Why This Matters For Independent Builders

I think this is where AI may genuinely help independent researchers and builders.

With very limited resources, one person can start to feel like a small team. Not because AI magically replaces expertise, but because it helps maintain context, generate scaffolding, check assumptions, summarize artifacts, and keep the system moving.

My flight controller stack is built on that bet.

With AI, I think I can get all these projects working sooner. Without AI, I would still try, but it would take much longer.

The work is still the work. I still have to understand the quaternion. I still have to test the Kalman filter. I still have to solder the board. I still have to check the motor current. I still have to read the datasheet. I still have to debug the C code.
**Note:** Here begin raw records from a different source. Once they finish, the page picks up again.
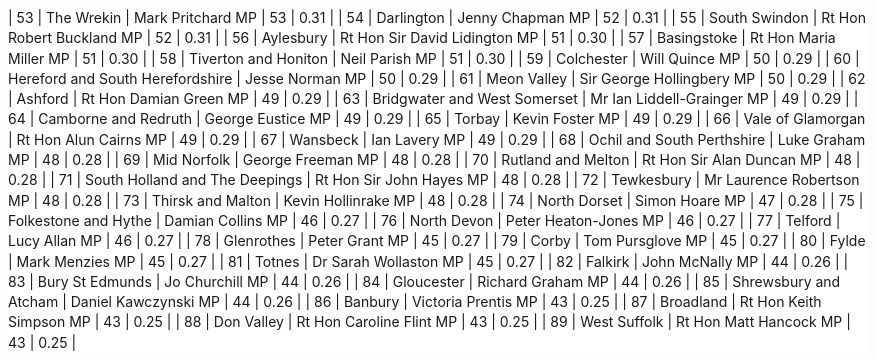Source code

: | 53 | The Wrekin | Mark Pritchard MP | 53 | 0.31 |
| 54 | Darlington | Jenny Chapman MP | 52 | 0.31 |
| 55 | South Swindon | Rt Hon Robert Buckland MP | 52 | 0.31 |
| 56 | Aylesbury | Rt Hon Sir David Lidington MP | 51 | 0.30 |
| 57 | Basingstoke | Rt Hon Maria Miller MP | 51 | 0.30 |
| 58 | Tiverton and Honiton | Neil Parish MP | 51 | 0.30 |
| 59 | Colchester | Will Quince MP | 50 | 0.29 |
| 60 | Hereford and South Herefordshire | Jesse Norman MP | 50 | 0.29 |
| 61 | Meon Valley | Sir George Hollingbery MP | 50 | 0.29 |
| 62 | Ashford | Rt Hon Damian Green MP | 49 | 0.29 |
| 63 | Bridgwater and West Somerset | Mr Ian Liddell-Grainger MP | 49 | 0.29 |
| 64 | Camborne and Redruth | George Eustice MP | 49 | 0.29 |
| 65 | Torbay | Kevin Foster MP | 49 | 0.29 |
| 66 | Vale of Glamorgan | Rt Hon Alun Cairns MP | 49 | 0.29 |
| 67 | Wansbeck | Ian Lavery MP | 49 | 0.29 |
| 68 | Ochil and South Perthshire | Luke Graham MP | 48 | 0.28 |
| 69 | Mid Norfolk | George Freeman MP | 48 | 0.28 |
| 70 | Rutland and Melton | Rt Hon Sir Alan Duncan MP | 48 | 0.28 |
| 71 | South Holland and The Deepings | Rt Hon Sir John Hayes MP | 48 | 0.28 |
| 72 | Tewkesbury | Mr Laurence Robertson MP | 48 | 0.28 |
| 73 | Thirsk and Malton | Kevin Hollinrake MP | 48 | 0.28 |
| 74 | North Dorset | Simon Hoare MP | 47 | 0.28 |
| 75 | Folkestone and Hythe | Damian Collins MP | 46 | 0.27 |
| 76 | North Devon | Peter Heaton-Jones MP | 46 | 0.27 |
| 77 | Telford | Lucy Allan MP | 46 | 0.27 |
| 78 | Glenrothes | Peter Grant MP | 45 | 0.27 |
| 79 | Corby | Tom Pursglove MP | 45 | 0.27 |
| 80 | Fylde | Mark Menzies MP | 45 | 0.27 |
| 81 | Totnes | Dr Sarah Wollaston MP | 45 | 0.27 |
| 82 | Falkirk | John McNally MP | 44 | 0.26 |
| 83 | Bury St Edmunds | Jo Churchill MP | 44 | 0.26 |
| 84 | Gloucester | Richard Graham MP | 44 | 0.26 |
| 85 | Shrewsbury and Atcham | Daniel Kawczynski MP | 44 | 0.26 |
| 86 | Banbury | Victoria Prentis MP | 43 | 0.25 |
| 87 | Broadland | Rt Hon Keith Simpson MP | 43 | 0.25 |
| 88 | Don Valley | Rt Hon Caroline Flint MP | 43 | 0.25 |
| 89 | West Suffolk | Rt Hon Matt Hancock MP | 43 | 0.25 |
I still have to make the drone not crash.

But now I have a partner that can help me keep the whole map in view.

Conclusion

So why do I build things from scratch? Because primitives give me ownership, ownership gives me trust, and trust matters when the system leaves the laptop and becomes a drone, a sensor, a field workflow, or an AI runtime I need to understand. It may be slow, it may look foolish, and it may take forever, but this is the only way the work becomes real to me.